***** Provided material

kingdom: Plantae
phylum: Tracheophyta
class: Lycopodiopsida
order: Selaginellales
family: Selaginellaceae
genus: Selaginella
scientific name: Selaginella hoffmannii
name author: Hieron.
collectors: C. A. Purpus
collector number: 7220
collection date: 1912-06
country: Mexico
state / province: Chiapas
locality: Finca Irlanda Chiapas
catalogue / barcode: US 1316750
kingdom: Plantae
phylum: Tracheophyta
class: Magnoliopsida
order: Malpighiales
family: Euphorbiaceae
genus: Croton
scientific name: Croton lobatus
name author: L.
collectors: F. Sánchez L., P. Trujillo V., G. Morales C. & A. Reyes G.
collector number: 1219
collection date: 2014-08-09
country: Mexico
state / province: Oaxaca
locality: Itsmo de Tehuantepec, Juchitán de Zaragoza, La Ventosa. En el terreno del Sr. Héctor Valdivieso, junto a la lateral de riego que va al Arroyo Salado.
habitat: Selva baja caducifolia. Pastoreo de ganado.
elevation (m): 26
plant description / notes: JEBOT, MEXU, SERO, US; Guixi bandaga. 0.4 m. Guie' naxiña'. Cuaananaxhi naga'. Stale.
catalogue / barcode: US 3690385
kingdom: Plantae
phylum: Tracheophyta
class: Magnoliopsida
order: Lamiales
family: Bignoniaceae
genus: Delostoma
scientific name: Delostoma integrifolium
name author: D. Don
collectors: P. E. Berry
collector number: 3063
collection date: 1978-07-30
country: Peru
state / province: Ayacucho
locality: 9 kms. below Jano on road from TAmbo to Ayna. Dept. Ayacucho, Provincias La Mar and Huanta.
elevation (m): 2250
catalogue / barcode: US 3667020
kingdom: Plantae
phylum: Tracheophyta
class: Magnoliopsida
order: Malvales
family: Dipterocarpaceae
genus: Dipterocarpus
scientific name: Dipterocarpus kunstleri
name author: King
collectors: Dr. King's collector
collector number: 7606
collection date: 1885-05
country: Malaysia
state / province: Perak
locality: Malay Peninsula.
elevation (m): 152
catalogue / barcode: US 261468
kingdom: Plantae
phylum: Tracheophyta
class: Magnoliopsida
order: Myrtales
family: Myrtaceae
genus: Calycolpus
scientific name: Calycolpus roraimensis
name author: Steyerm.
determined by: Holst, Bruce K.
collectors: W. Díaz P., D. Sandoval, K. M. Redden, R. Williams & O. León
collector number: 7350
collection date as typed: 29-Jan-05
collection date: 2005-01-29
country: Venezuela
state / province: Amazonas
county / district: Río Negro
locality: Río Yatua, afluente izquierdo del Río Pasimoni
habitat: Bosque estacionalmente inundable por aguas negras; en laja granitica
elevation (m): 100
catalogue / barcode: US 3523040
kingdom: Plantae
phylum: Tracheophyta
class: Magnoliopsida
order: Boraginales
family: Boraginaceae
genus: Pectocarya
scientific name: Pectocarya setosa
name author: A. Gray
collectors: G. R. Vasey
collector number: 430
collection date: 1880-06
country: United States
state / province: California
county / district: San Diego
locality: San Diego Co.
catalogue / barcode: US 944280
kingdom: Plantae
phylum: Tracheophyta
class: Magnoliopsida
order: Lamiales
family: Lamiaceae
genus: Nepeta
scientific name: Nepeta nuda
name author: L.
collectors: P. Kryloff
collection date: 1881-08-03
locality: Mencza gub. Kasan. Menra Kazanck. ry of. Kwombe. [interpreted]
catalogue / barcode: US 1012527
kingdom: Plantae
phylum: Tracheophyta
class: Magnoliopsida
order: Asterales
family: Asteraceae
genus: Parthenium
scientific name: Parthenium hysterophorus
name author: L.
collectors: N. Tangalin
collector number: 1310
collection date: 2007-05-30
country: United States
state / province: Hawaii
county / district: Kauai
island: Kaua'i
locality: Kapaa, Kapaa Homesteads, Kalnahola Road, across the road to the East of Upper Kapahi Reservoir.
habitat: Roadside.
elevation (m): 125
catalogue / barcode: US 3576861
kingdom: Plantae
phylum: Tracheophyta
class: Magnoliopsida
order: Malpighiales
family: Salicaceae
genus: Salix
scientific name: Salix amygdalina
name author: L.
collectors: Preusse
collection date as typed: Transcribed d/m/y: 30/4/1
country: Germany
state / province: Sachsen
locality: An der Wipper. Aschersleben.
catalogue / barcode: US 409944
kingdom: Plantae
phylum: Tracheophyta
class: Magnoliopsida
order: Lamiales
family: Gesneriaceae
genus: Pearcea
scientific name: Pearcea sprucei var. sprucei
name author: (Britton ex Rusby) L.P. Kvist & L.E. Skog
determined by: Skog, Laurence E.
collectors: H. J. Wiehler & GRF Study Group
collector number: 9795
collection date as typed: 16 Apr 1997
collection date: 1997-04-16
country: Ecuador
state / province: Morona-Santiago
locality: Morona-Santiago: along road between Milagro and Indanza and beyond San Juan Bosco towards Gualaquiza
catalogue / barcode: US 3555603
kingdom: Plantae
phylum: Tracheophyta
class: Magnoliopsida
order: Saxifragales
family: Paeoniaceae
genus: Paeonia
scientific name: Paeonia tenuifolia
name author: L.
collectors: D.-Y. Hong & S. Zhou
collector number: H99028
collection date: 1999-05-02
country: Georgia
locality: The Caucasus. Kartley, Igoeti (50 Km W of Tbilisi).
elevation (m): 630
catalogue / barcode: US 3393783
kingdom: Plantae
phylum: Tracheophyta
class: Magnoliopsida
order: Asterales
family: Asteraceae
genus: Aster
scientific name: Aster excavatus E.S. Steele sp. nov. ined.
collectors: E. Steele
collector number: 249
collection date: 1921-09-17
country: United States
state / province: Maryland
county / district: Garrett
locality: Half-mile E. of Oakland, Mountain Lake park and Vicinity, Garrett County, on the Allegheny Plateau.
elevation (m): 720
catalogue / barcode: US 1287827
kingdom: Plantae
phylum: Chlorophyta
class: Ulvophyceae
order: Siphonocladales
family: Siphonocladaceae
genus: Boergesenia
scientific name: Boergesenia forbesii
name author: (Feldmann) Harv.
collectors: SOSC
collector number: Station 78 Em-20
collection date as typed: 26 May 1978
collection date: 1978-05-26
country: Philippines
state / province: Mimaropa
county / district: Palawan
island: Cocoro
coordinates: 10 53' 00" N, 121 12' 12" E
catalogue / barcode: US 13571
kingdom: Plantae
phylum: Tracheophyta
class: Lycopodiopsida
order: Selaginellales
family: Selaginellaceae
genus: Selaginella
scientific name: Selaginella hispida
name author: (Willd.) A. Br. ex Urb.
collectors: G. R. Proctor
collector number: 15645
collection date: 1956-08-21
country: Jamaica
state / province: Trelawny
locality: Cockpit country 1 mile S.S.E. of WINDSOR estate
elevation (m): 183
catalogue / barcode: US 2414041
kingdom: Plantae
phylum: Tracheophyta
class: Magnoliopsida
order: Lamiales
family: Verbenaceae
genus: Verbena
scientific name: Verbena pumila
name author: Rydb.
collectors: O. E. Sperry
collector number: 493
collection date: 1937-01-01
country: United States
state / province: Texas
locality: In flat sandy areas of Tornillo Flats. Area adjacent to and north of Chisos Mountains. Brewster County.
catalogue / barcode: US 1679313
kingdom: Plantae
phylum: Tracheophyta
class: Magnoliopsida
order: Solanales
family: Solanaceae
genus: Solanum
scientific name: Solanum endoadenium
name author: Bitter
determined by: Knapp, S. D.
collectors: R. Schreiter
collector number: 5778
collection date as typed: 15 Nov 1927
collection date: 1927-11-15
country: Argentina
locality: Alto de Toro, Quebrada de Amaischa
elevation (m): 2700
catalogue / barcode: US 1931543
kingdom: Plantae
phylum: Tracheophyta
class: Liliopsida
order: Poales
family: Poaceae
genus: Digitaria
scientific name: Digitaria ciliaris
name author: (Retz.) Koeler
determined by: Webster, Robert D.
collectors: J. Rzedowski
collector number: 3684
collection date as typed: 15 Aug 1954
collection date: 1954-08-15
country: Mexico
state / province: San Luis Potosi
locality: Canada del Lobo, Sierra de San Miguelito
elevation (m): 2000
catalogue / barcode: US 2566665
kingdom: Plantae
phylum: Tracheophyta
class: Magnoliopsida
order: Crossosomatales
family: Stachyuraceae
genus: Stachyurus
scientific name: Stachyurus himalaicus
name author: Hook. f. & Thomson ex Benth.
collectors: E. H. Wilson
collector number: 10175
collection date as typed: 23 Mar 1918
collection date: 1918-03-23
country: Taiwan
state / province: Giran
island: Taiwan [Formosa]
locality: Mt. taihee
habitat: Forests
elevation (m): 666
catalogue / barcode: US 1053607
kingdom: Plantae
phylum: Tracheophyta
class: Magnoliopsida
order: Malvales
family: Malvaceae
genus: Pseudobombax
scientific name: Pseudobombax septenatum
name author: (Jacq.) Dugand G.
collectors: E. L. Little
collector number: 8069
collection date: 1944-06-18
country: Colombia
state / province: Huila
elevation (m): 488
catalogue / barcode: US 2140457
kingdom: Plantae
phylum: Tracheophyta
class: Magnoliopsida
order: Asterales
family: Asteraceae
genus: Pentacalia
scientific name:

**********

--- Objective ---
Copy the data between the line containing "family: Euphorbiaceae" and the line containing "elevation (m): 152", inclusive, with every line unchanged.

--- Complete response ---
family: Euphorbiaceae
genus: Croton
scientific name: Croton lobatus
name author: L.
collectors: F. Sánchez L., P. Trujillo V., G. Morales C. & A. Reyes G.
collector number: 1219
collection date: 2014-08-09
country: Mexico
state / province: Oaxaca
locality: Itsmo de Tehuantepec, Juchitán de Zaragoza, La Ventosa. En el terreno del Sr. Héctor Valdivieso, junto a la lateral de riego que va al Arroyo Salado.
habitat: Selva baja caducifolia. Pastoreo de ganado.
elevation (m): 26
plant description / notes: JEBOT, MEXU, SERO, US; Guixi bandaga. 0.4 m. Guie' naxiña'. Cuaananaxhi naga'. Stale.
catalogue / barcode: US 3690385
kingdom: Plantae
phylum: Tracheophyta
class: Magnoliopsida
order: Lamiales
family: Bignoniaceae
genus: Delostoma
scientific name: Delostoma integrifolium
name author: D. Don
collectors: P. E. Berry
collector number: 3063
collection date: 1978-07-30
country: Peru
state / province: Ayacucho
locality: 9 kms. below Jano on road from TAmbo to Ayna. Dept. Ayacucho, Provincias La Mar and Huanta.
elevation (m): 2250
catalogue / barcode: US 3667020
kingdom: Plantae
phylum: Tracheophyta
class: Magnoliopsida
order: Malvales
family: Dipterocarpaceae
genus: Dipterocarpus
scientific name: Dipterocarpus kunstleri
name author: King
collectors: Dr. King's collector
collector number: 7606
collection date: 1885-05
country: Malaysia
state / province: Perak
locality: Malay Peninsula.
elevation (m): 152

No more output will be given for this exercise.